Second, it illustrates that the process of bounding the proto-states was both shaped by contemporary politics and consequential to future politics. Time and time again — in Michigan territory, in Minnesota territory, in Washington territory, in Iowa territory, and so forth — the final boundaries of the new state or the new territory are both contestable and contested. As such, the territories and future states are first and foremost political constructions. And it’s not always the case that interests wish to be part of new states; in many territorial divisions and final statehood boundary fights, the politics takes on the character of a core vs. periphery battle, with each side sometimes interested in keeping the periphery in, and sometimes interested in getting it out.
Finally, the division of the New Mexico territory suggests that interests in both the territories and in Washington have goals to which different boundary lines can strongly influence, and thus strong incentives to shape the new territories and states to their preferences. The political development of new states is not simply an admissions game in DC, nor is it simply a settlers game out in the territories. Instead, the local goals of western residents combine with the goals of Washington politicians to create the political structure of development. Local leaders petition Congress, territorial legislatures memorialize Congress, and territorial conventions write state constitutions. But political actors in Congress have their own goals, to which the territories are often instruments. And almost uniformly, the key playing field for these two groups to meet is the House and Senate Committees on the Territories, whose influence on the process is still felt today, with its large role on the political footprint of the west.

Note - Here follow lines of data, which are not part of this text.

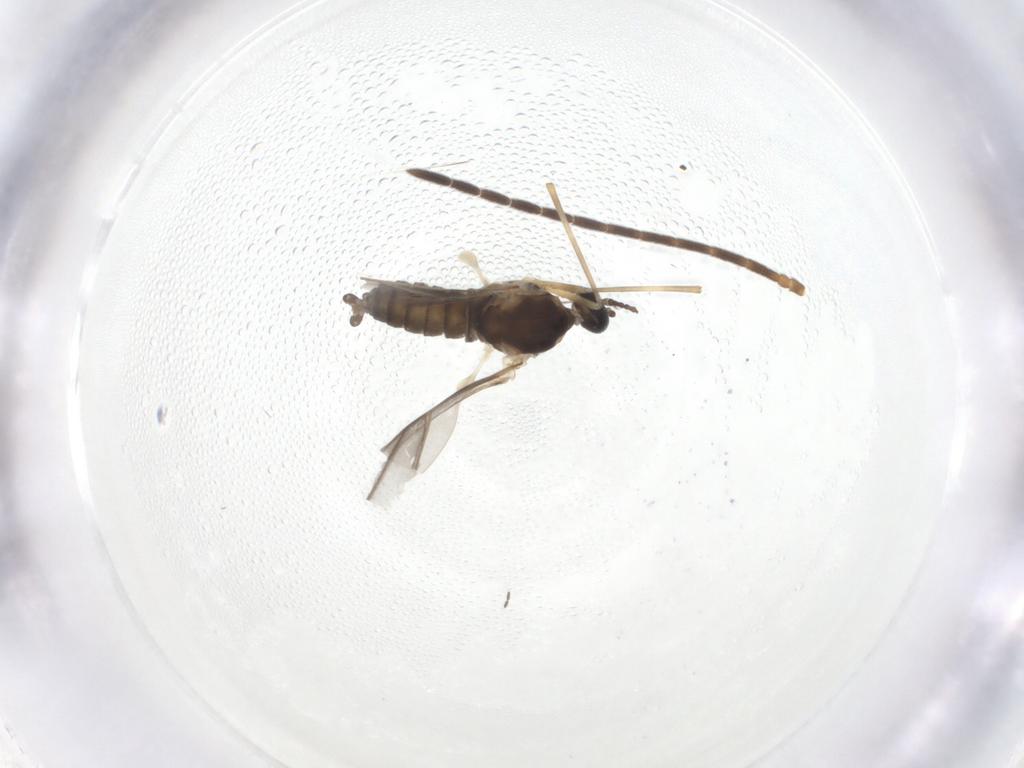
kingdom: Animalia
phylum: Arthropoda
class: Insecta
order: Diptera
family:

The central government of the United States itself has no direct democratic constituency. It is instead constituted exclusively by the aggregation of democracy that takes place in the state governments: members of Congress are chosen by districts either within states or by the states at large; the President of the United States is chosen by the electoral college, a system that purposefully sets aside a direct national election in favor of an aggregation of state elections. Ultimately, no matter how great the authority of the central government becomes, the structure of social choice in the United States will continue to reflect the federal nature of the system.
And that federal nature was largely created as the byproduct of the political goals of western settlers and political actors in Congress, who built a nation incidentally while pursing short-term interests in the 19th century. The resulting configuration of non-original states in the United States – their number, size, and shape – is a lasting visual footprint of the politics of the statehood process in the 19th century. The politics that created that footprint continues to structure social choice in the United States today.
But that’s a (long) story for another time.